消費税・インボイス 2026年4月更新
消費税の免税事業者とは
【年収1,000万円以下の個人事業主の扱い】
売上が1,000万円以下の個人事業主は「消費税の免税事業者」として、消費税の申告・納付が免除されます。ただしインボイス制度の登録をすると課税事業者になります。仕組みと判定方法を解説します。
免税事業者の基本ルール
原則として「2年前(基準期間)の課税売上高が1,000万円以下」であれば消費税の納税義務が免除されます。

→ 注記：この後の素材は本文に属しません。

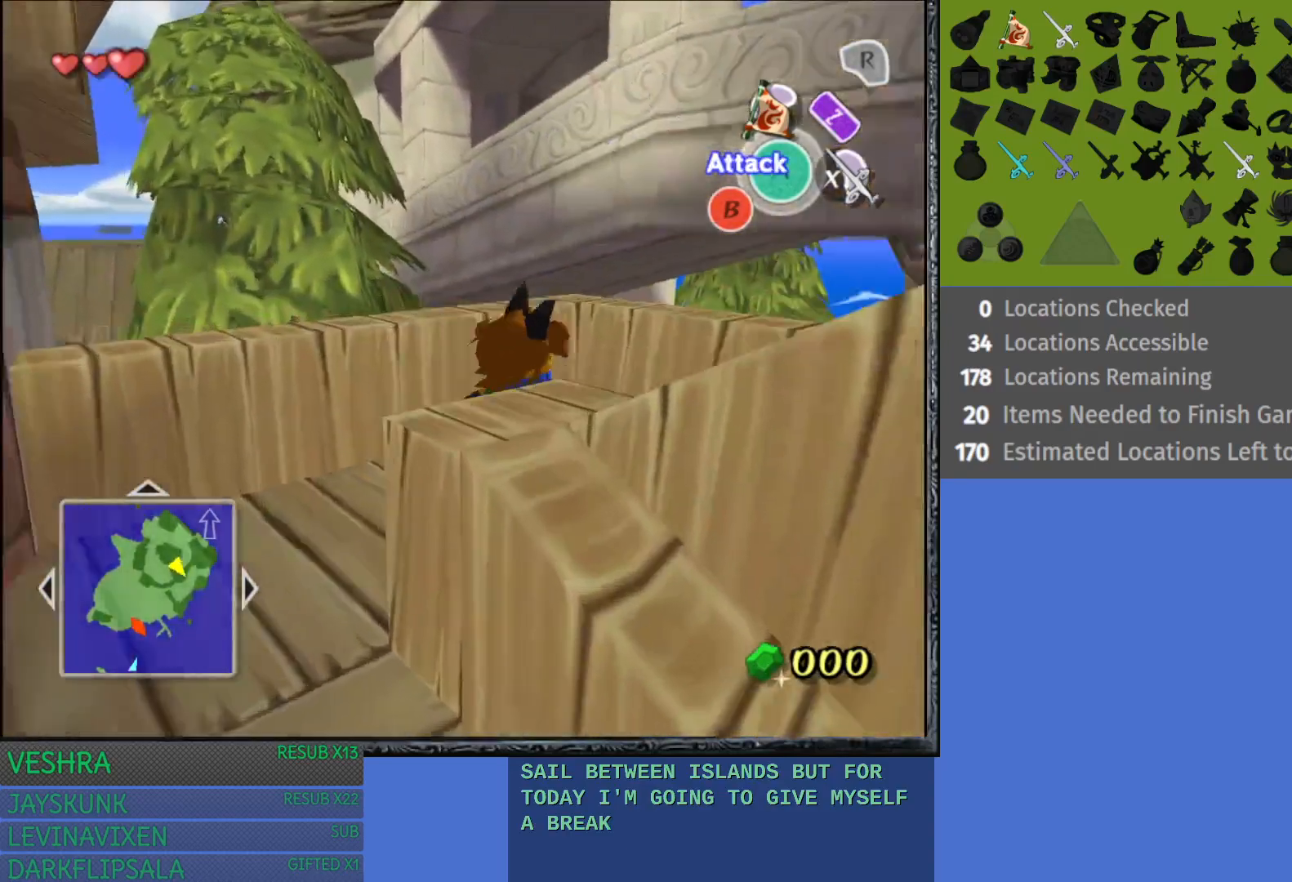
{"buttons": ["CROSS"], "left_stick": "down-right", "right_stick": "center", "events": [[33, "CROSS", "down"]]}
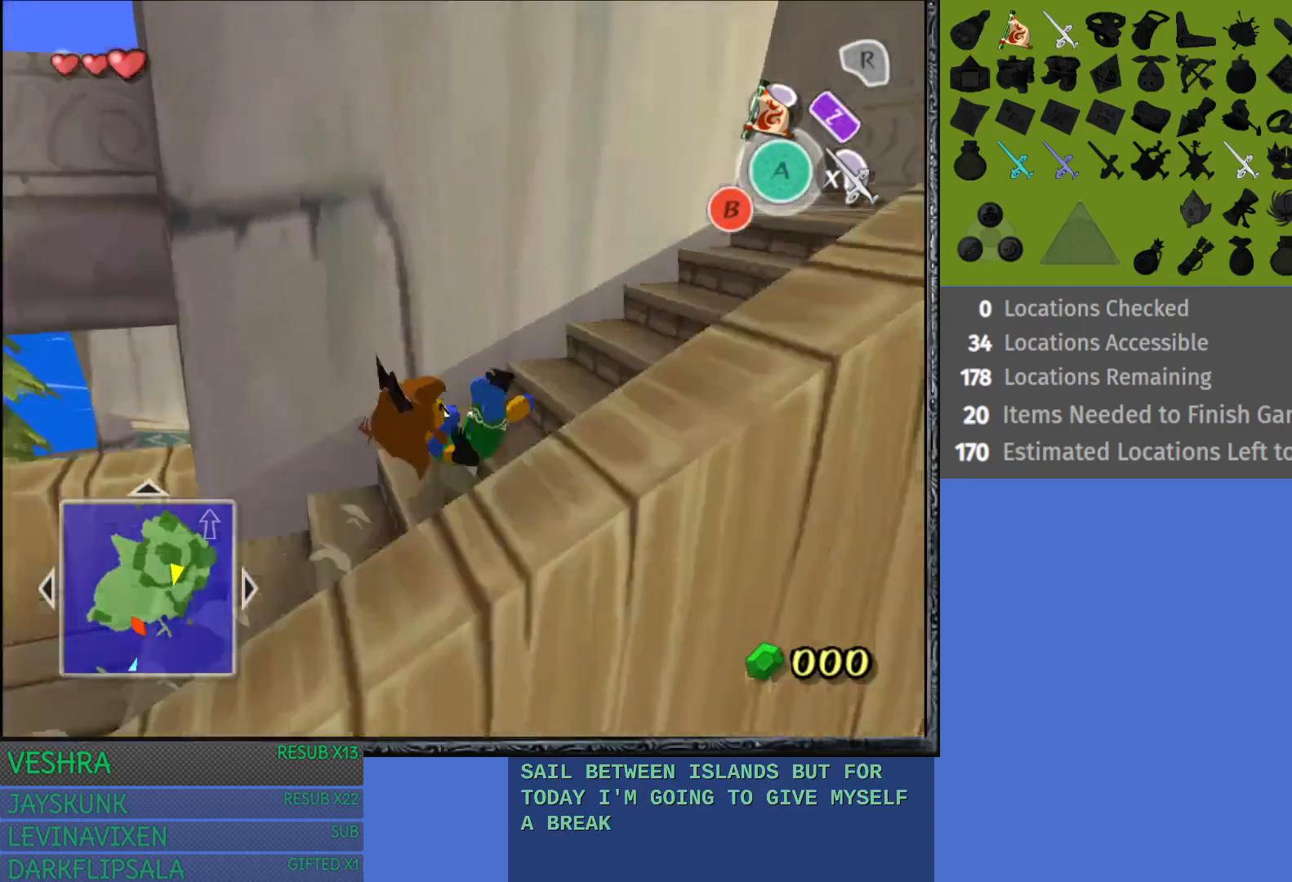
{"buttons": [], "left_stick": "up-right", "right_stick": "center", "events": [[17, "CROSS", "up"], [100, "left_stick", "right"], [200, "left_stick", "up-right"]]}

開業1〜2年目は基準期間の売上がゼロのため、ほぼ自動的に免税事業者となります。
免税・課税の判定フロー
| 年度 | 判定に使う売上 | 消費税の扱い |
|---|---|---|
| 開業1年目(2025年) | 基準期間なし | 免税 |
| 開業2年目(2026年) | 基準期間なし | 免税 |
| 3年目(2027年) | 2025年の売上で判定 | 2025年売上≤1,000万→免税 |
| 4年目(2028年) | 2026年の売上で判定 | 2026年売上≤1,000万→免税 |
※「特定期間(前年の1〜6月)の売上が1,000万円超かつ給与等が1,000万円超」の場合は免税でも課税事業者になります。
インボイス制度と免税事業者
インボイス登録 = 課税事業者になる
消費税の免税事業者でも、適格請求書発行事業者(インボイス登録)をすると課税事業者になり、消費税の申告・納付が必要になります。
2割特例(2023〜2026年分)
免税事業者からインボイス登録した場合、売上消費税の2割のみを納付する「2割特例」が使えます(2023〜2026年分の申告まで)。簡易課税よりも有利なケースが多いです。
免税事業者のままでいる場合の影響
✓消費税の申告・納付が不要(手間なし)
✓受け取った消費税相当額を収益として手元に残せる
!取引先がインボイス登録を求める場合がある(BtoB取引では仕入税額控除できないため)
!BtoC(消費者向け)の場合は影響が少ない
課税事業者を自ら選択する場合
「課税事業者選択届出書」で任意に課税事業者になれる
輸出業など消費税の還付が受けられる業種では、売上が1,000万円以下でも課税事業者を選んだほうが有利なことがあります。なお一度選択すると2年間は免税事業者に戻れません。